- Developer(s): Konami
- Publisher(s): Konami
- Composer(s): Michiru Yamane Kazuhiko Uehara Motoaki Furukawa Yukie Morimoto Masahiro Ikariko
- Series: Gradius
- Platform(s): MSX
- Release: JP: January 27, 1989; EU: 1988;
- Genre(s): Shoot 'em up
- Mode(s): Single-player

= Nemesis 3: The Eve of Destruction =

1988 video game

Nemesis 3: The Eve of Destruction (ゴーファーのエピソードII, Gōfā no Yabō Episōdo Tsū) is a 1988 computer game, developed and published by Konami exclusively for the MSX platform in 1988. It was only released in Japan and Europe. The game is part of the long running Gradius series of side-scrolling shooters and is a spin-off of Gradius II: Gofer no Yabou. It is the second game of the series to be released exclusively for the MSX after Nemesis 2. In terms of the story; the game is a sequel to Gradius II, Nemesis 2, and the MSX conversion of Salamander. The game takes place almost 200 years after the crisis with Dr. Venom and James Burton has died in the year 6718. The Vic Viper is replaced by a new ship called the Vixen (4 classes); piloted by David Burton, a direct descendant of James who is assisted by his AI Gaudie.

==Gameplay==
Four distinct classes of Vixen can be chosen. The first one resembles the original Vic Viper. The second one is a twisted version of Vic Viper, featuring the new "Photon Missile". The third one is more like Metalion from Nemesis 2, featuring "Napalm Missile" and (Extended) "Fire Blaster". The fourth one is more like the Sabel Tiger from Salamander, featuring the 2-way missile approach and "Ripple Laser". All four classes may choose between the classic "Shield" or the "Force Field", which takes less hits to expire, but protects from any direction. It is also possible to choose the behavior of "Option", from the original shadow movement, "Fixed" and "Rolling", like the "Option Warrior" from Nemesis 2.

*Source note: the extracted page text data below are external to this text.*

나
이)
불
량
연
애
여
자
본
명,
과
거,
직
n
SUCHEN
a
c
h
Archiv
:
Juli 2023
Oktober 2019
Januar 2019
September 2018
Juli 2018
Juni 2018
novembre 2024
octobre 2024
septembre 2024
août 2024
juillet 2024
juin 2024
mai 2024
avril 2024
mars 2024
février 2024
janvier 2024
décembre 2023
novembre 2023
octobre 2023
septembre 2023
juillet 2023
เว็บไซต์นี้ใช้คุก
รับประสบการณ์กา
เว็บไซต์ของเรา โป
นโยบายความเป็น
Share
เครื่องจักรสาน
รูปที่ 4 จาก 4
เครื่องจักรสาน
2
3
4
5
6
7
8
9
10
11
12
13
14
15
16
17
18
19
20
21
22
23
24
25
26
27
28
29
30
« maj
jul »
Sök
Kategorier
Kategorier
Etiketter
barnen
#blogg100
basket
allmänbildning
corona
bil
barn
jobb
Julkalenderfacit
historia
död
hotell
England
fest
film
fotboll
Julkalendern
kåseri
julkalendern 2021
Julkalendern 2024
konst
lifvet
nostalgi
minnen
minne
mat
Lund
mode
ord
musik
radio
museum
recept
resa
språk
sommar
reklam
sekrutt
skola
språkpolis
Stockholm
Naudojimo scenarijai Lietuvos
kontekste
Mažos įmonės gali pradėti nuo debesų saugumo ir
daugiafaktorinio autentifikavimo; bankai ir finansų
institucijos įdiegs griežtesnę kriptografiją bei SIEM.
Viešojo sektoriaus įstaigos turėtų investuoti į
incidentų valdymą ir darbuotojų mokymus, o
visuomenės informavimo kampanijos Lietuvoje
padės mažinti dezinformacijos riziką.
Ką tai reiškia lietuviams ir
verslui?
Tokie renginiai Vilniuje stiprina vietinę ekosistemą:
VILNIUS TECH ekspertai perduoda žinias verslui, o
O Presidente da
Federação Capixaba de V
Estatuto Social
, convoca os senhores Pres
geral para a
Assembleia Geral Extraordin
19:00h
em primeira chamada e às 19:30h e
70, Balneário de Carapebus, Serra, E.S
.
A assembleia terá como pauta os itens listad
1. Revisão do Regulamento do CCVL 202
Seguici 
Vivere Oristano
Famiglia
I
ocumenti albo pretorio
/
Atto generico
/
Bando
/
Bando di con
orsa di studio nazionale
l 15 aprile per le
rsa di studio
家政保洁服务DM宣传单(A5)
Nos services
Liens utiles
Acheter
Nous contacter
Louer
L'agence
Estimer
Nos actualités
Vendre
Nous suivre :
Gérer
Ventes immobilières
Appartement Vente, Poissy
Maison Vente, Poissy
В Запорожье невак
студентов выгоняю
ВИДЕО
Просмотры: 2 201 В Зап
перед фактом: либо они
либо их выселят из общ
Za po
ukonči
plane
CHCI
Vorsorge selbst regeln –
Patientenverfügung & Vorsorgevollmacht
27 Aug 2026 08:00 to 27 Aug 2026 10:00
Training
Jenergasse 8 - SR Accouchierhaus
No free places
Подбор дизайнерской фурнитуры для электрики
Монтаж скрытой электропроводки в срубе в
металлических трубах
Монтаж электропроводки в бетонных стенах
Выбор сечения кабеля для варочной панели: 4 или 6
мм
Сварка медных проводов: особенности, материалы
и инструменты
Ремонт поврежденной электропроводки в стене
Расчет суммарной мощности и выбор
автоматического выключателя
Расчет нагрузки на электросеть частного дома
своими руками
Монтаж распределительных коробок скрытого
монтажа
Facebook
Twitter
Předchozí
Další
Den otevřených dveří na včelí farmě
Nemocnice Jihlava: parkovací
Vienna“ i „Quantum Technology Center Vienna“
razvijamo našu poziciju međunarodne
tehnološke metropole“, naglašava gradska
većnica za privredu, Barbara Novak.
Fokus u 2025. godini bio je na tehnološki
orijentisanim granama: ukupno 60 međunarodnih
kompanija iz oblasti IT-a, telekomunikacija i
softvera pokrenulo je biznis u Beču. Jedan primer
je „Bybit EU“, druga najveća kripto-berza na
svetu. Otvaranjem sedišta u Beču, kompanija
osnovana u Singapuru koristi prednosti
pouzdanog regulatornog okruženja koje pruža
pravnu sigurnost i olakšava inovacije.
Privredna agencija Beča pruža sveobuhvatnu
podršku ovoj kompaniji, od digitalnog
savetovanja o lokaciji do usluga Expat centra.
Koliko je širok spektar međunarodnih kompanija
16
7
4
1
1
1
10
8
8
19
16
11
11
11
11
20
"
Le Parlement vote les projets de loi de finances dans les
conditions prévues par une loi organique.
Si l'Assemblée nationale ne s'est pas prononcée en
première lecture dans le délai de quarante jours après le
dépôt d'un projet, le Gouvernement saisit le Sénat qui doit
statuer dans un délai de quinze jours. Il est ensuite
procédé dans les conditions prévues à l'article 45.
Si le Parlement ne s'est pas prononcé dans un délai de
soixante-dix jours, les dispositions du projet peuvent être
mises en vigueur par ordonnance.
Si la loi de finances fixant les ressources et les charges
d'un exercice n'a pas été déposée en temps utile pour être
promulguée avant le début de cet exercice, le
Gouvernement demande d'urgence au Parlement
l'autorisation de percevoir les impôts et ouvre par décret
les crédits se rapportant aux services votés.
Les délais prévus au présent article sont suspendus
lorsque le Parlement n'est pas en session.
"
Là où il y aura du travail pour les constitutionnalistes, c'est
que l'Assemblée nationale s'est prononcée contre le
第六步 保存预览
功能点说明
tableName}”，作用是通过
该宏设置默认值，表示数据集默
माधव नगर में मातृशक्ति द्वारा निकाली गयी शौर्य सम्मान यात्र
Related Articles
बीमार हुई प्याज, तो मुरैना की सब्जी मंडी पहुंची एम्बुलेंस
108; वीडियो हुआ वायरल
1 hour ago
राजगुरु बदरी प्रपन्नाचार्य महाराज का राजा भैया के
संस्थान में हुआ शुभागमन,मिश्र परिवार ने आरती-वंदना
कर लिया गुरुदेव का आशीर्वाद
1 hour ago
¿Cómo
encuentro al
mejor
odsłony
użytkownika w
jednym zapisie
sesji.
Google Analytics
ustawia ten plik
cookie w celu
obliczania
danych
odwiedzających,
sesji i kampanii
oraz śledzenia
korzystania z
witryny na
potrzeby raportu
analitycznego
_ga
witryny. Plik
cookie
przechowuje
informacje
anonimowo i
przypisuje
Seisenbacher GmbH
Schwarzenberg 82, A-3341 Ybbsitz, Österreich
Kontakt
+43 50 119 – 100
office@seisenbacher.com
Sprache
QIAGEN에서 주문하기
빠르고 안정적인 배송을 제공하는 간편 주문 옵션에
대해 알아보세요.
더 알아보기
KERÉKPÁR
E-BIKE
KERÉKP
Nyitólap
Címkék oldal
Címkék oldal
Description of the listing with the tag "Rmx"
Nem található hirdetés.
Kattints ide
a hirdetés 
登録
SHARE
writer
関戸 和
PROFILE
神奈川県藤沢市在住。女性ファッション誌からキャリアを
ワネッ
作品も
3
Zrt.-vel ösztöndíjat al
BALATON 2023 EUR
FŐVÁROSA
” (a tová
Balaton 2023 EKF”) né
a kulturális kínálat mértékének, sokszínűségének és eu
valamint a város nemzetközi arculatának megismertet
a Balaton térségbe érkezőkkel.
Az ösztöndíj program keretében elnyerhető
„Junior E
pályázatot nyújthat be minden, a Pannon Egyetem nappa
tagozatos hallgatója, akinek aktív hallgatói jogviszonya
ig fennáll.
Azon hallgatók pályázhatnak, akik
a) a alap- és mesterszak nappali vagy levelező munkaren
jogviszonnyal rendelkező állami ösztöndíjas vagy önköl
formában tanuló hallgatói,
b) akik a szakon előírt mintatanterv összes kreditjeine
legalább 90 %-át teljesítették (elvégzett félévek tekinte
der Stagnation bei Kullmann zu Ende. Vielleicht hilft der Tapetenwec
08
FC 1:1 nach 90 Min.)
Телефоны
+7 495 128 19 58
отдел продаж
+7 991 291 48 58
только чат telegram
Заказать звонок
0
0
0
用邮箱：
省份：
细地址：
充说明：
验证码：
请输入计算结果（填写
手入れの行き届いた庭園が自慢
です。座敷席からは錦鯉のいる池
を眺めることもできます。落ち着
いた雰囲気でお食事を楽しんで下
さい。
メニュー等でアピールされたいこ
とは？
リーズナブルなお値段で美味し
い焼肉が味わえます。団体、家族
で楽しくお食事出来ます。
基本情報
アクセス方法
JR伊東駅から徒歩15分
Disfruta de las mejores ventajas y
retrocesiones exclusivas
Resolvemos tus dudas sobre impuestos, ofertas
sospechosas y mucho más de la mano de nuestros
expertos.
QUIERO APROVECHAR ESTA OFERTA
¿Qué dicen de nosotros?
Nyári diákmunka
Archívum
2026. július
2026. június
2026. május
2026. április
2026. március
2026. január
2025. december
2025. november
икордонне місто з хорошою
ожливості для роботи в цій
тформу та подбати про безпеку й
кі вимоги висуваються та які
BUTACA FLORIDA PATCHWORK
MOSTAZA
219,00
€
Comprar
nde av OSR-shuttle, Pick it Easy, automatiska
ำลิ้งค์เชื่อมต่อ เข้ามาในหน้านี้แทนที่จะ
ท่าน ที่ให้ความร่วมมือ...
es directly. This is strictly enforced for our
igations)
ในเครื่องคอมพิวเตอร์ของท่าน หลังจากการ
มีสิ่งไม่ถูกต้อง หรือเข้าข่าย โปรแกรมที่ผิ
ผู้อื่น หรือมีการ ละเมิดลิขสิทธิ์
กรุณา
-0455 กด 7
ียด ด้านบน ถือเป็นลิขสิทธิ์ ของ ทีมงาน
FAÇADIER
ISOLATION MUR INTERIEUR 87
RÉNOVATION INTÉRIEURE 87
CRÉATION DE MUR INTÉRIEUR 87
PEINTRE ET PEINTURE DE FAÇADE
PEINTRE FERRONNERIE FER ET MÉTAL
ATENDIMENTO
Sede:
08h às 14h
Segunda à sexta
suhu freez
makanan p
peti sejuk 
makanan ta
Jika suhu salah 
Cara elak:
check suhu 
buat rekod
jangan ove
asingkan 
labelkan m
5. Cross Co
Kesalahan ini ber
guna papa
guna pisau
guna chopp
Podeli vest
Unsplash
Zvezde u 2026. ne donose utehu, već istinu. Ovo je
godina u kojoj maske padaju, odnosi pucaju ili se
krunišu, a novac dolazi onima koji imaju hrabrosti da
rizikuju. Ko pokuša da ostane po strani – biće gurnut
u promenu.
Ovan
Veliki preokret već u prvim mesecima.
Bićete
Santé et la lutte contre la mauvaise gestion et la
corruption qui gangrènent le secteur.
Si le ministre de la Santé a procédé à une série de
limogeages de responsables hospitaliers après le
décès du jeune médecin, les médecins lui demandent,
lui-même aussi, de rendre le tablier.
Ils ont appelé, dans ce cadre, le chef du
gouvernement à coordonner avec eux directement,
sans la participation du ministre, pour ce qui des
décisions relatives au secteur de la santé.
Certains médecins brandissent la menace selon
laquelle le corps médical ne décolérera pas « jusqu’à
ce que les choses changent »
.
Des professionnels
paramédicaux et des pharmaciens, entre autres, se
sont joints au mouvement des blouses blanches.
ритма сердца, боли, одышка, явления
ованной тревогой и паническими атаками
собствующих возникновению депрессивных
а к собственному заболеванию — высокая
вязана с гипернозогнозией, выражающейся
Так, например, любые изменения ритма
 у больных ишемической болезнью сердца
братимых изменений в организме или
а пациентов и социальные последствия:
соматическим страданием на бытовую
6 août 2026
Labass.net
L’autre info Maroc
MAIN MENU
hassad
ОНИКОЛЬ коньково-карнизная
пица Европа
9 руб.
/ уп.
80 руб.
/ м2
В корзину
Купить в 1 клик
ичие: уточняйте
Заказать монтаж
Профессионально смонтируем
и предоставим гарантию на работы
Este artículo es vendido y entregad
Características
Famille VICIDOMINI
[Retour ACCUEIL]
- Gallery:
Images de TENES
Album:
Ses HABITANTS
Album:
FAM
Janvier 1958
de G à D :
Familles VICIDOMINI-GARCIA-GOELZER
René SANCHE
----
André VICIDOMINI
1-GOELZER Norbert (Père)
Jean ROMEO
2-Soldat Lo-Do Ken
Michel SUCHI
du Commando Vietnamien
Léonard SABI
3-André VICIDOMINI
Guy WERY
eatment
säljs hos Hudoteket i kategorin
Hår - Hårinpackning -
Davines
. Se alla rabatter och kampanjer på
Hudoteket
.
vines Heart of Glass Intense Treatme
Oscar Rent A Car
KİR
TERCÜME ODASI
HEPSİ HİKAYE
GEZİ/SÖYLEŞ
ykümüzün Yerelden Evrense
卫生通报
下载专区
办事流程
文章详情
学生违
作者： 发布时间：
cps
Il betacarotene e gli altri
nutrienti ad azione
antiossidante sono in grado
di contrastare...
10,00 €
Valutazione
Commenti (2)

The game retains several of the new weapons introduced in Nemesis 2 like "Up Laser", "Fire Blaster" and "Vector Laser" as well as Salamander weapons like "Meteor Laser" and "Screw Laser". This is the only game in the Nemesis series which visibly keeps track of the number of speed boosts. In order to upgrade the ship's weapons, secret spots must be found, just like the secret stages in Nemesis 2 and the predictions in Salamander.